Robert laughed a little. “I’m afraid it will always be a revelation,” he said, a latent sense of humor for a moment asserting itself, “progressive or otherwise.”
Philippa did not encourage humor. “I have greater faith,” she returned, with serious eyes. “There are some great souls among women, Fergus, after all.”
He was scarcely listening. Surely no woman ever had such wonderful hair as Philippa’s. His hands ached to touch it, to feel it running through his fingers. He got up abruptly, and began to pace the grass plot as he had paced it that morning when he had been thinking of her. Now she was before him with her big, velvety eyes, her marvellous hair, her long slender limbs. He realized presently that she was still speaking.
“I suppose it is fatally easy,” she was saying meditatively, “for a married woman who has led a sheltered life to grow a little petty and narrow. After all, it is the worker, the struggler, who purifies her nature. Don’t you think so? But in time, I think, even the married woman may learn.”
“Learn what?” he murmured, absently, throwing himself once more into the cane chair beside her.
“To love less selfishly,” she returned, looking down at him; “to admit the value of every ennobling friendship—a friendship such as ours, Fergus! What can it mean but good? Good for both of us. Good for her, too, if only she would take it so,” she added, softly.
Robert made a restless movement. The spell of her presence was somehow broken. He felt worried, exasperated, angry with himself—almost angry with Philippa. She expected too much of human nature.
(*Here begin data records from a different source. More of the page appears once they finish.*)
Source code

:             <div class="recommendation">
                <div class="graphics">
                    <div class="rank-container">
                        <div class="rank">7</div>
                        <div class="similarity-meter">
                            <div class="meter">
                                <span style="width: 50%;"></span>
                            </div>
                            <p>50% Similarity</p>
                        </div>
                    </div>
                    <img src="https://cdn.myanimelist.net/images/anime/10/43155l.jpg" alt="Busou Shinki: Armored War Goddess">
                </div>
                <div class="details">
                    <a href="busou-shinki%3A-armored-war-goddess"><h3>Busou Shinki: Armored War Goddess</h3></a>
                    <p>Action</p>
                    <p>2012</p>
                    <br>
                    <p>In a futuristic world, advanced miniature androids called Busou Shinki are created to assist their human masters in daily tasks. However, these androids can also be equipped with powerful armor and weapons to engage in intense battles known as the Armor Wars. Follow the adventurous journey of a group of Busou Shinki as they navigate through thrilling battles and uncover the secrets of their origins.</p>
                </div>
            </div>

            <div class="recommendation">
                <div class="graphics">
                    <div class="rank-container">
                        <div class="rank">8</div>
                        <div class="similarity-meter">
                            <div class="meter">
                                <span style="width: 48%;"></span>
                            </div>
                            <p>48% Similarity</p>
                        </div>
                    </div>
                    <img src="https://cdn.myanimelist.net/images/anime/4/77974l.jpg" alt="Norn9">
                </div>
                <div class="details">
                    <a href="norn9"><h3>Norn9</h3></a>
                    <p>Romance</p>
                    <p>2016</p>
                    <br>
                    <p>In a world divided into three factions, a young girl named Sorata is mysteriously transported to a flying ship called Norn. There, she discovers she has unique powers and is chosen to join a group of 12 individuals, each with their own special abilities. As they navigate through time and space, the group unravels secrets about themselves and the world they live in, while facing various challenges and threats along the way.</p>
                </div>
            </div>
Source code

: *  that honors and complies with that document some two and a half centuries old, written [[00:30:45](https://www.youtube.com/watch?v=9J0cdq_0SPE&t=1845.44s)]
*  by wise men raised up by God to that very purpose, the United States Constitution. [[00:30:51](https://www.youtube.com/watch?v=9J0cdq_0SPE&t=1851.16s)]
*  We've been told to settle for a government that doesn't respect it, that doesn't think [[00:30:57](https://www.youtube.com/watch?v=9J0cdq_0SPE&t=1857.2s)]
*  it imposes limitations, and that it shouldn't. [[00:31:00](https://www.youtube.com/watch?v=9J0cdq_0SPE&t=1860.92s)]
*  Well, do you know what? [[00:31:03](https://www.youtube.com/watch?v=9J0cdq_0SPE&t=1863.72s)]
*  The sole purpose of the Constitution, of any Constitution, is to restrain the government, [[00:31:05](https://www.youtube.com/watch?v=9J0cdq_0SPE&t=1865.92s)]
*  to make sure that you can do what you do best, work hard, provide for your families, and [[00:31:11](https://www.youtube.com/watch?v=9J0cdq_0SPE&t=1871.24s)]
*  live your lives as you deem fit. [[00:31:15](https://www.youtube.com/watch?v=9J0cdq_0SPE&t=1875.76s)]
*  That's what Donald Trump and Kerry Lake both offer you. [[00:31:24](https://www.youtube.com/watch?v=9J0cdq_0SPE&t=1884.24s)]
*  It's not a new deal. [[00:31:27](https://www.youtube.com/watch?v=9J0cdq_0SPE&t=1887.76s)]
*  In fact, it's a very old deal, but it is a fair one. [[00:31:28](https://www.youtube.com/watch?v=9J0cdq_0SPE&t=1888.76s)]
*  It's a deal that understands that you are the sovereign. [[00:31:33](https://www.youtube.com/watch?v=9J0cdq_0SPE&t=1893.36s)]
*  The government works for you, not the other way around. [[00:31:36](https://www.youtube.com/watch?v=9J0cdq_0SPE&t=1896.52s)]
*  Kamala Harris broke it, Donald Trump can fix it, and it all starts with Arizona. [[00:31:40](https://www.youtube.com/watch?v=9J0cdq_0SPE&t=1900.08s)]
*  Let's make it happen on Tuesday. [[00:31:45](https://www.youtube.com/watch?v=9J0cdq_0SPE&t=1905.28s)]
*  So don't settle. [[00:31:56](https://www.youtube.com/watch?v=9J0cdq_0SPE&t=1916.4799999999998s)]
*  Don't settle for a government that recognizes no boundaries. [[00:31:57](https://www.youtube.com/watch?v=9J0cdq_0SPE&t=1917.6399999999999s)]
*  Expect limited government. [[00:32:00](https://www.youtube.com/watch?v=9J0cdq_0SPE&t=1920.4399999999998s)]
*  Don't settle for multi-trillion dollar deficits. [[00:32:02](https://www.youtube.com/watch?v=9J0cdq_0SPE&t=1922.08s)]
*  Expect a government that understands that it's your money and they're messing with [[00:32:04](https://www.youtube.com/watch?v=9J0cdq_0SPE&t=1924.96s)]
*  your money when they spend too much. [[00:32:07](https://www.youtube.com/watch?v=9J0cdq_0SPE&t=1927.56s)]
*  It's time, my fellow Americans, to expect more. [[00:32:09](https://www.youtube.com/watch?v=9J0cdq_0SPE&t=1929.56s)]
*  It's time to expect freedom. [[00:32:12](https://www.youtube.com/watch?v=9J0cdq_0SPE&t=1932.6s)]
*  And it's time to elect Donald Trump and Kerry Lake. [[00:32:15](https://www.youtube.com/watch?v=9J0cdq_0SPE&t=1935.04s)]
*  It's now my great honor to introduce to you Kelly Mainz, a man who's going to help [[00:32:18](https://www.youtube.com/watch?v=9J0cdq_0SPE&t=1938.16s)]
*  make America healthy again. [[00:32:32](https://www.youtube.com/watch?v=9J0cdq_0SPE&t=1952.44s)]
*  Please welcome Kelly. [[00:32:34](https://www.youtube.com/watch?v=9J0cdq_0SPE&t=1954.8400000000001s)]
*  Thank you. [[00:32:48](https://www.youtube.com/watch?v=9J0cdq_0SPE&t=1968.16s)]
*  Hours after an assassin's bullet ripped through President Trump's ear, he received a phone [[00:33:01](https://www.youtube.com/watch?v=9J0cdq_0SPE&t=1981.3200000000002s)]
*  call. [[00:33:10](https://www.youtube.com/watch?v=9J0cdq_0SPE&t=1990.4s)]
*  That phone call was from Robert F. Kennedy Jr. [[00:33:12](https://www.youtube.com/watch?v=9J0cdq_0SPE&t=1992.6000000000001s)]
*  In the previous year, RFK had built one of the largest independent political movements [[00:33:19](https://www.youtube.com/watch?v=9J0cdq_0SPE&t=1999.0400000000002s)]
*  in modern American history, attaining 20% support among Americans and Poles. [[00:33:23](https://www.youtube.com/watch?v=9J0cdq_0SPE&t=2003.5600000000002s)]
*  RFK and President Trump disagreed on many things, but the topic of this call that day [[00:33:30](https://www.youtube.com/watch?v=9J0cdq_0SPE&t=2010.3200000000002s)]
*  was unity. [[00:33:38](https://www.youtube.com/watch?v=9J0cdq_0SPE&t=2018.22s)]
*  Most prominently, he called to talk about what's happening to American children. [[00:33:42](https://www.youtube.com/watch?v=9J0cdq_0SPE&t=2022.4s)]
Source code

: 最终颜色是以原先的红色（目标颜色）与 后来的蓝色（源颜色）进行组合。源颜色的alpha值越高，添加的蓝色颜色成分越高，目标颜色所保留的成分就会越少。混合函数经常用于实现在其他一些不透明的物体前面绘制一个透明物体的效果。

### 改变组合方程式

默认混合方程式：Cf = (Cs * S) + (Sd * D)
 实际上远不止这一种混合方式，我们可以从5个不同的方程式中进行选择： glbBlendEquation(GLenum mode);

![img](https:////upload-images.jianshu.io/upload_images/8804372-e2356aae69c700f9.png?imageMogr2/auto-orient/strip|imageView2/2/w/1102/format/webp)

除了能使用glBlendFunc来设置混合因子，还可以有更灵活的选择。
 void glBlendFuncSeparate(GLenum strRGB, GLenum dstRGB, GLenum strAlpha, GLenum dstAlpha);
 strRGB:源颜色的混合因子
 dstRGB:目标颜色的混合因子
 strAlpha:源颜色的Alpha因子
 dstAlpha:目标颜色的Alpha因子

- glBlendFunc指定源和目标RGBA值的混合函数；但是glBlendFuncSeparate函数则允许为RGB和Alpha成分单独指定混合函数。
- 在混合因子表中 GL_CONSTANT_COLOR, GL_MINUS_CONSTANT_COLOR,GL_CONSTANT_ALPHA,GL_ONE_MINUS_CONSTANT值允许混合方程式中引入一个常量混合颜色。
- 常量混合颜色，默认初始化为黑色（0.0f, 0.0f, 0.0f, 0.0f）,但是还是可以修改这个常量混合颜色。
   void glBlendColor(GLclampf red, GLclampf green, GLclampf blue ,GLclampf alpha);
Certainly too much of his.
“But, as a matter of fact, you can’t get a woman to take it like that!” he exclaimed, in spite of himself. “Consider our case if you like,” he added, in an injured tone. “What woman would believe in mere friendship, if she knew we had met—how often? Nearly every day, as a matter of fact, for the last three months. It isn’t in human nature!” He spoke almost irritably, prompted by an undefined notion that, having put such a strain upon any woman’s credulity, it was ridiculous not to have justified her disbelief. For a moment he wished Philippa had been a less noble woman.
She sighed. “Then I suppose you were quite right not to tell her,” she said, descending abruptly upon the personal pronoun. “Your idea is to let her grow used to our friendship, here in the country, under her eyes, so that she may gradually come to believe in its purity?”